START Data

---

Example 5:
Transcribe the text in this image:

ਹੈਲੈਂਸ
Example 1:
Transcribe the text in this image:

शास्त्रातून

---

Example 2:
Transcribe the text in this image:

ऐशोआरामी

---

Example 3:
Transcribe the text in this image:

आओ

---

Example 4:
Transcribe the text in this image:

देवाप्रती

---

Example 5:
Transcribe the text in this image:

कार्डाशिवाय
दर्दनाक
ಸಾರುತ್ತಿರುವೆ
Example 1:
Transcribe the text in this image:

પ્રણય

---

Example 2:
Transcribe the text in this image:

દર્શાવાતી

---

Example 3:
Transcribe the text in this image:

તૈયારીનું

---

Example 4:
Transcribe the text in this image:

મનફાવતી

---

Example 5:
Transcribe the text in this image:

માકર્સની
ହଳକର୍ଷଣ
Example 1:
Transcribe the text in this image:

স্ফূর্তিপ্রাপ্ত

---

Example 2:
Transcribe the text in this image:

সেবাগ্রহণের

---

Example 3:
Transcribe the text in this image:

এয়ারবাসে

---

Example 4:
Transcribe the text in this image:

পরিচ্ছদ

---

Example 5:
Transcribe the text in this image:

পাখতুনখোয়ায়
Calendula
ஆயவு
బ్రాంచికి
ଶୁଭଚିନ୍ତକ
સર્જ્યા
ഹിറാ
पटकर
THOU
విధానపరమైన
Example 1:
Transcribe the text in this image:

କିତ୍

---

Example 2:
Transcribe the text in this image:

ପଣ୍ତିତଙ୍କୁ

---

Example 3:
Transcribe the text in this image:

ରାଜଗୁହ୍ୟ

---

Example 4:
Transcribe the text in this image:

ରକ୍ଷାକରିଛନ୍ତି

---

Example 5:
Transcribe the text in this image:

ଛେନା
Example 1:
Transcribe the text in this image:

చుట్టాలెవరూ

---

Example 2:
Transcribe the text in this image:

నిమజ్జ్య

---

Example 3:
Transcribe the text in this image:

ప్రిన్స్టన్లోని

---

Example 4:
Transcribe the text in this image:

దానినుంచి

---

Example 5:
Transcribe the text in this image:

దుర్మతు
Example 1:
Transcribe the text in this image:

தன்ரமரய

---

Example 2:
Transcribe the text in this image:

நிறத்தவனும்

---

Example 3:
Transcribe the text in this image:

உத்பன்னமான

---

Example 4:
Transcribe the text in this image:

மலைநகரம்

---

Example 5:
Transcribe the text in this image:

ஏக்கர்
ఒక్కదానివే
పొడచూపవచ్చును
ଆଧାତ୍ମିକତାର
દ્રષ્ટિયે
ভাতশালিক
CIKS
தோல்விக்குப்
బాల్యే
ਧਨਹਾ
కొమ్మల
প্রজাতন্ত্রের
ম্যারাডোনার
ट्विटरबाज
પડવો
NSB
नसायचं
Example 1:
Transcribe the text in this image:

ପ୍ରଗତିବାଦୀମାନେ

END Data

Work order:
Please type the entries above out again exactly.

Output below:
---

Example 5:
Transcribe the text in this image:

ਹੈਲੈਂਸ
Example 1:
Transcribe the text in this image:

शास्त्रातून

---

Example 2:
Transcribe the text in this image:

ऐशोआरामी

---

Example 3:
Transcribe the text in this image:

आओ

---

Example 4:
Transcribe the text in this image:

देवाप्रती

---

Example 5:
Transcribe the text in this image:

कार्डाशिवाय
दर्दनाक
ಸಾರುತ್ತಿರುವೆ
Example 1:
Transcribe the text in this image:

પ્રણય

---

Example 2:
Transcribe the text in this image:

દર્શાવાતી

---

Example 3:
Transcribe the text in this image:

તૈયારીનું

---

Example 4:
Transcribe the text in this image:

મનફાવતી

---

Example 5:
Transcribe the text in this image:

માકર્સની
ହଳକର୍ଷଣ
Example 1:
Transcribe the text in this image:

স্ফূর্তিপ্রাপ্ত

---

Example 2:
Transcribe the text in this image:

সেবাগ্রহণের

---

Example 3:
Transcribe the text in this image:

এয়ারবাসে

---

Example 4:
Transcribe the text in this image:

পরিচ্ছদ

---

Example 5:
Transcribe the text in this image:

পাখতুনখোয়ায়
Calendula
ஆயவு
బ్రాంచికి
ଶୁଭଚିନ୍ତକ
સર્જ્યા
ഹിറാ
पटकर
THOU
విధానపరమైన
Example 1:
Transcribe the text in this image:

କିତ୍

---

Example 2:
Transcribe the text in this image:

ପଣ୍ତିତଙ୍କୁ

---

Example 3:
Transcribe the text in this image:

ରାଜଗୁହ୍ୟ

---

Example 4:
Transcribe the text in this image:

ରକ୍ଷାକରିଛନ୍ତି

---

Example 5:
Transcribe the text in this image:

ଛେନା
Example 1:
Transcribe the text in this image:

చుట్టాలెవరూ

---

Example 2:
Transcribe the text in this image:

నిమజ్జ్య

---

Example 3:
Transcribe the text in this image:

ప్రిన్స్టన్లోని

---

Example 4:
Transcribe the text in this image:

దానినుంచి

---

Example 5:
Transcribe the text in this image:

దుర్మతు
Example 1:
Transcribe the text in this image:

தன்ரமரய

---

Example 2:
Transcribe the text in this image:

நிறத்தவனும்

---

Example 3:
Transcribe the text in this image:

உத்பன்னமான

---

Example 4:
Transcribe the text in this image:

மலைநகரம்

---

Example 5:
Transcribe the text in this image:

ஏக்கர்
ఒక్కదానివే
పొడచూపవచ్చును
ଆଧାତ୍ମିକତାର
દ્રષ્ટિયે
ভাতশালিক
CIKS
தோல்விக்குப்
బాల్యే
ਧਨਹਾ
కొమ్మల
প্রজাতন্ত্রের
ম্যারাডোনার
ट्विटरबाज
પડવો
NSB
नसायचं
Example 1:
Transcribe the text in this image:

ପ୍ରଗତିବାଦୀମାନେ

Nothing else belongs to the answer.